La retórica del líder norcoreano alcanzó un nuevo nivel de tensión al referirse directamente a Corea del Sur. Kim ordenó designar oficialmente a su vecino del sur como el principal enemigo de la República, advirtiendo que Pionyang actuará “sin piedad ni vacilación” ante cualquier violación a su soberanía. Este endurecimiento diplomático ocurre en un contexto donde las elecciones y procesos legislativos del país aislado son cuestionados internacionalmente, señalándolos como mecanismos diseñados para legitimar el control absoluto que la familia Kim ejerce sobre la nación desde 1948.
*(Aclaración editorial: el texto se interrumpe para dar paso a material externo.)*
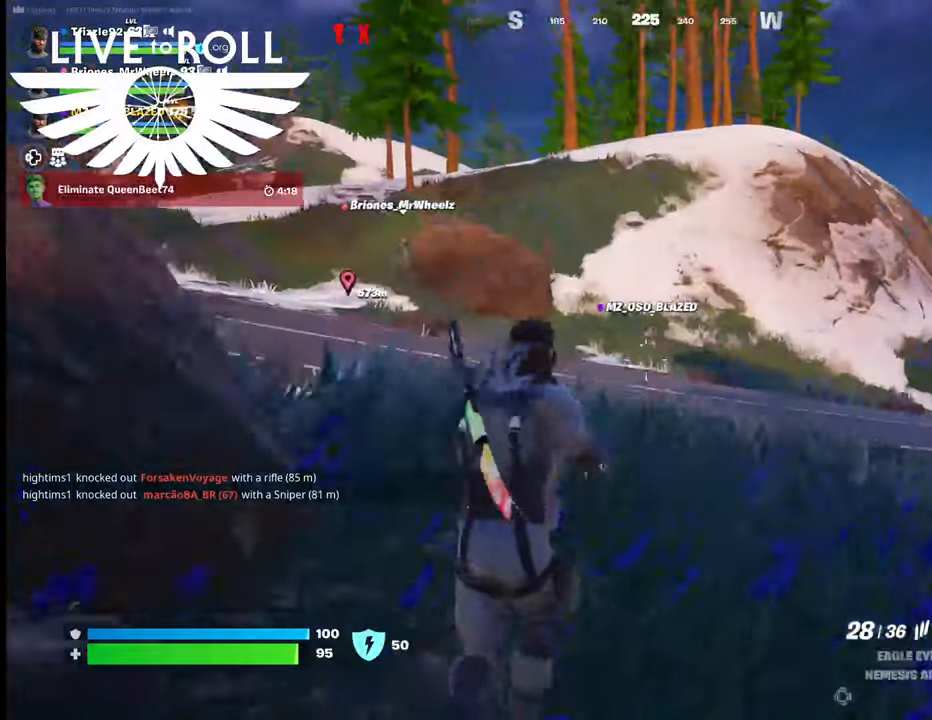
{"buttons": [], "left_stick": "up", "right_stick": "center", "events": []}
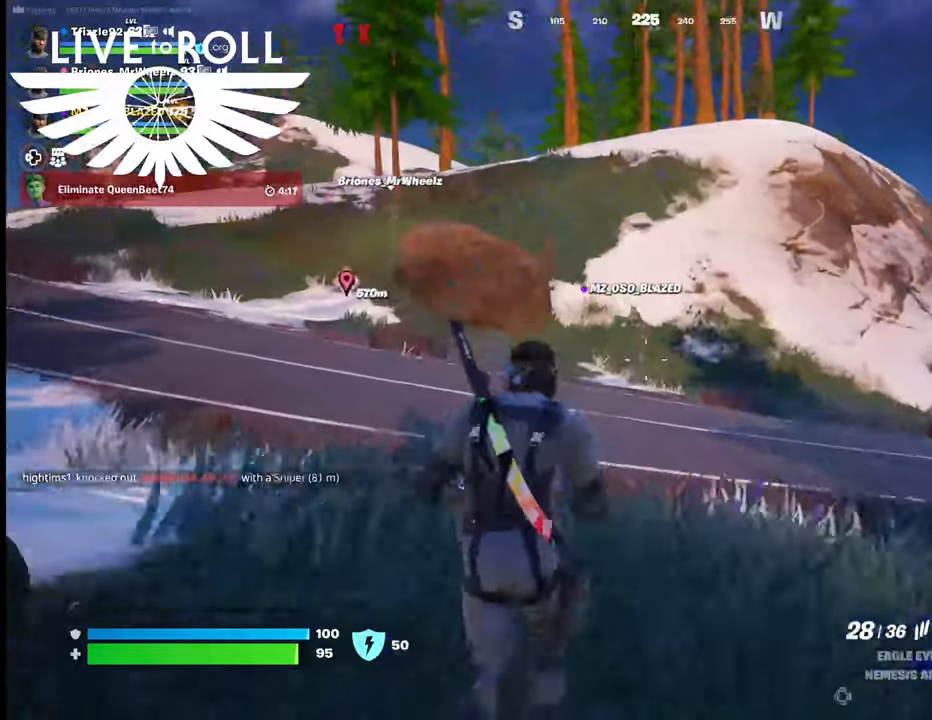
{"buttons": [], "left_stick": "up", "right_stick": "center", "events": []}
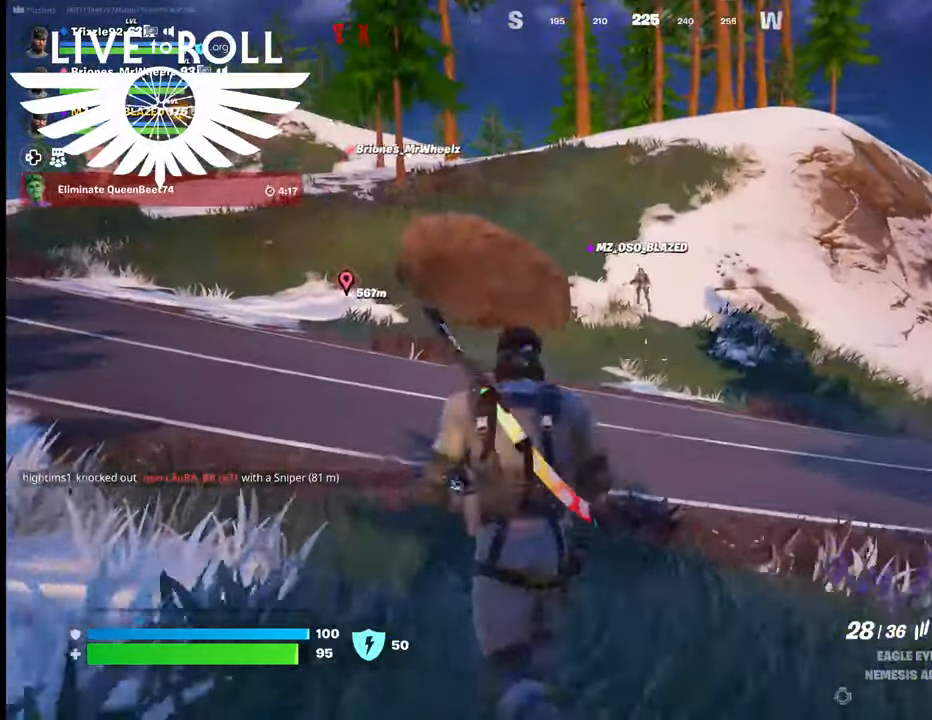
{"buttons": [], "left_stick": "up", "right_stick": "center", "events": [[267, "L3", "down"], [500, "L3", "up"]]}
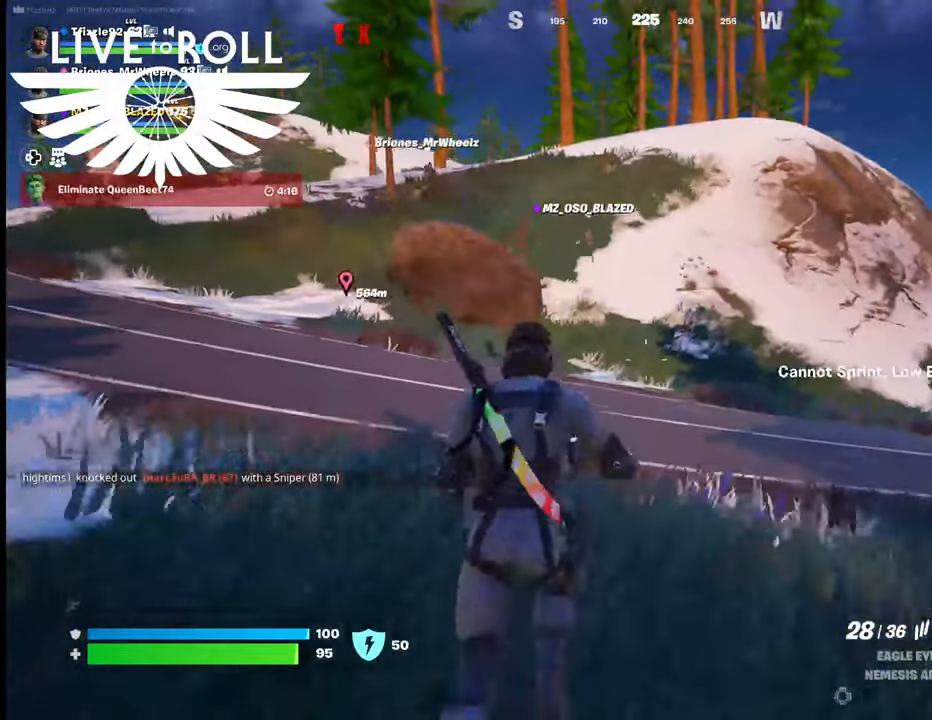
{"buttons": [], "left_stick": "up", "right_stick": "center", "events": []}
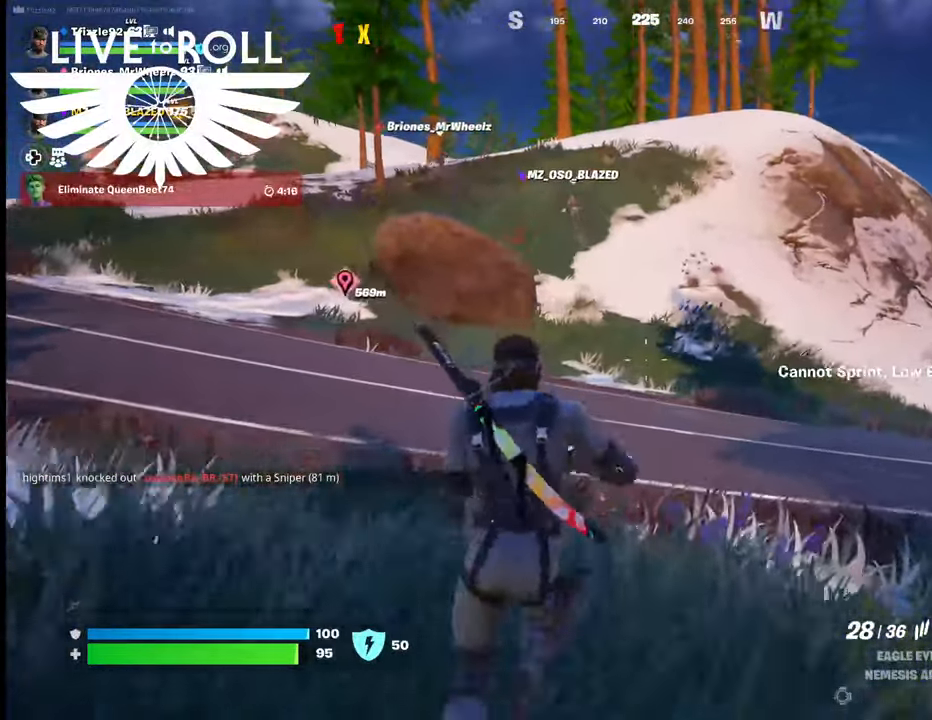
{"buttons": [], "left_stick": "up", "right_stick": "center", "events": []}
Puntos clave del discurso de Kim Jong Un:
- Estatus Nuclear: Declarado como un rumbo permanente y constitucionalmente respaldado.
- Relación con Seúl: Designación oficial de Corea del Sur como el “Estado más hostil”.
- Política de Defensa: Ampliación del poder disuasivo con carácter “autodefensivo”.
- Liderazgo: Reafirmación de Kim Jong Un al frente de la Comisión de Asuntos de Estado.